To help you better understand what the Cloud is, I’m going to point out what it is not using egregious examples from the aforementioned WT article.

  • two aspects to the benefit of cloud computing … the second is … increased visibility across organizational boundaries

    This has nothing to do with the delivery model, but who is given access to the platform and how many suppliers and partners buy in to the platform. If you don’t give more of your employees, partners, suppliers, and customers access or if they refuse to use the platform, it doesn’t matter if its Cloud, traditional multi-tenant vendor-hosted SaaS, or ASP.

  • critical information can be analyzed by using cloud-based supply chains to see if cost efficiencies are being realized

    This has nothing to do with the delivery model, but the data and analytics software at your disposal.

  • Cloud-based supply chain solutions give these organizations the ability to quickly scale and compete as the global economy bounces back

    So does traditional multi-tenant SaaS.

  • a means to automate many standard processes while managing the exceptions more effectively

    This is entirely dependent upon the capabilities of the software.

  • a typical cloud supply chain solution already has all of the infrastructure in place … when a client comes to us, we are able to connect them to a rich community of partners almost instantaneously

    This is true of traditional multi-tenant SaaS vendor platforms that maintain supplier communities, as well as current marketplaces and third-party exchanges. The Cloud just provides a new delivery model for the platforms.

  • cloud-based supply chain solutions can improve competitive advantage

    This comes down to the TCO and ROI of the solution and how it stacks up to the TCO and ROI of the other solutions under consideration.

And if this wasn’t bad enough, just before it went offline, Purchasing reached new lows in software’s future breaks through the “clouds” where it called cloud computing a killer app, which shows a complete and utter lack of understanding about what the cloud is. An app is what you run on a platform, it is not the platform. (Of course, it’s still better than calling Twitter a killer app for Purchasing, which they also did. Aargh!)

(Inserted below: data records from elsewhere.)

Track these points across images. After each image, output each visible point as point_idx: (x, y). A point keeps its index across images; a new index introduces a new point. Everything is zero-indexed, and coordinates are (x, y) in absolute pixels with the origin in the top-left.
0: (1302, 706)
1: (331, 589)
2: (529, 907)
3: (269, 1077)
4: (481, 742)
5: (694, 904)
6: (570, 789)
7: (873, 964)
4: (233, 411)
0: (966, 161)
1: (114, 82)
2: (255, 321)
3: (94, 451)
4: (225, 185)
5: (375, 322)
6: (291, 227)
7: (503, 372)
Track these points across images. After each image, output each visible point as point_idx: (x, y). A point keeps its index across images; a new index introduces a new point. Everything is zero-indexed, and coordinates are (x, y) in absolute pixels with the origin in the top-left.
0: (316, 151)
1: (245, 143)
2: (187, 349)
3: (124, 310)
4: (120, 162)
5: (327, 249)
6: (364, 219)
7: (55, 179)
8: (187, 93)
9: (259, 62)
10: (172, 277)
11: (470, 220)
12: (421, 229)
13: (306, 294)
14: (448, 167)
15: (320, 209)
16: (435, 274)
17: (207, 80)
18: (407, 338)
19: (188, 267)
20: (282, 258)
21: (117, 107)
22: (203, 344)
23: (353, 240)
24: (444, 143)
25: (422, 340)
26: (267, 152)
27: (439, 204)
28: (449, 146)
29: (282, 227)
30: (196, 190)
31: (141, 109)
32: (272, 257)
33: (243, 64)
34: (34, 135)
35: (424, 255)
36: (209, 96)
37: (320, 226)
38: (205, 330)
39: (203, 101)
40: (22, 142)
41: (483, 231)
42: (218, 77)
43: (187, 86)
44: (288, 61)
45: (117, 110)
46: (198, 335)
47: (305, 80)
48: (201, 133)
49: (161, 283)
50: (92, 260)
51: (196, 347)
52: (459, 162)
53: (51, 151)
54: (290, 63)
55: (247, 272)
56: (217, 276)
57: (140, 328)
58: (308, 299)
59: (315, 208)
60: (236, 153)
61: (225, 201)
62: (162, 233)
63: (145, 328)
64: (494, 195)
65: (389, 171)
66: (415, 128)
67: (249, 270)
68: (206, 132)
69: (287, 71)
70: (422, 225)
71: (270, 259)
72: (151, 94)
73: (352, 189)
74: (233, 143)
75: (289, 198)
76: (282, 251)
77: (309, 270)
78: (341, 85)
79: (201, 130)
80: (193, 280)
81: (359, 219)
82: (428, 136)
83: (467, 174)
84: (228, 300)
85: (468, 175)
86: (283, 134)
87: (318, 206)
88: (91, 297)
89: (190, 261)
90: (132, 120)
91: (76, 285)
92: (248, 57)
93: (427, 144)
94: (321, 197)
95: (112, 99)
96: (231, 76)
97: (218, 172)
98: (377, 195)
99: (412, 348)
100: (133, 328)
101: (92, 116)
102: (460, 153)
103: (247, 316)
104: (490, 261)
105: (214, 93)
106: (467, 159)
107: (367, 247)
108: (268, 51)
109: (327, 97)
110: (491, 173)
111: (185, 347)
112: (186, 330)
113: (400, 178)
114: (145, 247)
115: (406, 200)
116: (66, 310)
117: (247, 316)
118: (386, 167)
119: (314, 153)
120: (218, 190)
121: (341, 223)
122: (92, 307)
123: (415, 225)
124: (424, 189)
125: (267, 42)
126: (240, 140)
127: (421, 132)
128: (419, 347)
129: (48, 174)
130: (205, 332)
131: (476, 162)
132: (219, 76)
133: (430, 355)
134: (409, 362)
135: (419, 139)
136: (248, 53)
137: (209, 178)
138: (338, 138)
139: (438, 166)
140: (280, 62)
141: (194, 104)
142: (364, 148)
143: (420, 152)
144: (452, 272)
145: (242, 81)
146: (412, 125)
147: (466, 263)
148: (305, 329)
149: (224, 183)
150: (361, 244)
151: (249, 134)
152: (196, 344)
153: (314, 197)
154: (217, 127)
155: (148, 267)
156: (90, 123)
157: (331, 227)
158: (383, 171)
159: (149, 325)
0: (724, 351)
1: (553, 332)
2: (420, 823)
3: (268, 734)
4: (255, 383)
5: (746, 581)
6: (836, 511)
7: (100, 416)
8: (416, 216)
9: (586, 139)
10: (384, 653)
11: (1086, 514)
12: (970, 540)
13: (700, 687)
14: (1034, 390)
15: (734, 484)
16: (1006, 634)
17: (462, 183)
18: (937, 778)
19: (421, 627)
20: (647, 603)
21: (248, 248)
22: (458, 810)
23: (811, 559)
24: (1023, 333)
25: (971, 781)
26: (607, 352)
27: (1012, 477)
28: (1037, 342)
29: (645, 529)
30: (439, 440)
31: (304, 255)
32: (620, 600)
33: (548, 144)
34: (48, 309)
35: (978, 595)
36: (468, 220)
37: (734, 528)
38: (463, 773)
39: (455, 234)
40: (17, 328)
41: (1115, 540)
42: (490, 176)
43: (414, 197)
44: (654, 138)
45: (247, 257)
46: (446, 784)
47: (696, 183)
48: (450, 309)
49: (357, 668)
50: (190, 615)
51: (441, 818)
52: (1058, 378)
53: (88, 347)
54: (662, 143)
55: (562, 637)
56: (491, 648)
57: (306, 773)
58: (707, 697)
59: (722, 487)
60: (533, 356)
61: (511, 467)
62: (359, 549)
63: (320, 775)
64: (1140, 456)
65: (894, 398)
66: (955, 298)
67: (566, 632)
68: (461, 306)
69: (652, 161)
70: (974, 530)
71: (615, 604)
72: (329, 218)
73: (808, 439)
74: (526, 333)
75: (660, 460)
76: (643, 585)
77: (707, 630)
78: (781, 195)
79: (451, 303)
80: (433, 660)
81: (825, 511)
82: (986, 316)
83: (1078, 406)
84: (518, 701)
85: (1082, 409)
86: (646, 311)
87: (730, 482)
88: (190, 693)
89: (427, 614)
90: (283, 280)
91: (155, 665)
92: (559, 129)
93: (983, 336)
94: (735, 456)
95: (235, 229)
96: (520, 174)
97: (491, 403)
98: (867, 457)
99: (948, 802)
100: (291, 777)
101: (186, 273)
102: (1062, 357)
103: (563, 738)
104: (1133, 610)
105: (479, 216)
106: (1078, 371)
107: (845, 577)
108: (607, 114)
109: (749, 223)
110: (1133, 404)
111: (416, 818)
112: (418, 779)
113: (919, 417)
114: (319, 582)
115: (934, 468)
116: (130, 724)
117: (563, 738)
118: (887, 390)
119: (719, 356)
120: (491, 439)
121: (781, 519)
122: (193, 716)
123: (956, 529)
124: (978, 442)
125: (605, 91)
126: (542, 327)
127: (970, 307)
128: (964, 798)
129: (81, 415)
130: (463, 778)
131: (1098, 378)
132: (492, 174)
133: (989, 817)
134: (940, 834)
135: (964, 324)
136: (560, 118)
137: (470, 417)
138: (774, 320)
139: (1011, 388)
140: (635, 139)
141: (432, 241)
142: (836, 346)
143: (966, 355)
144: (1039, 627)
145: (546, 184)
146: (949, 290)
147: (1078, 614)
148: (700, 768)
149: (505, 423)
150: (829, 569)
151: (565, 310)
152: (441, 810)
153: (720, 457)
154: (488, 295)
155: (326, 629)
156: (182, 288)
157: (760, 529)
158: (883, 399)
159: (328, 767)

Don’t get me wrong, I think the Cloud is great because, done right, it maximizes the efficiencies of SaaS and virtualized, on-demand, data centre models. However, it’s not a magical box that will solve all your problems and hyping it like it is does more harm than good because the uninformed will buy in, and then quickly abandon it when they see it does them no more good than their current solution because they didn’t take into account that everything has to fit perfectly — software, platform, solution partners, etc. — in order to realize additional value, and this will often necessitate upgrades to systems and software and processes across the board.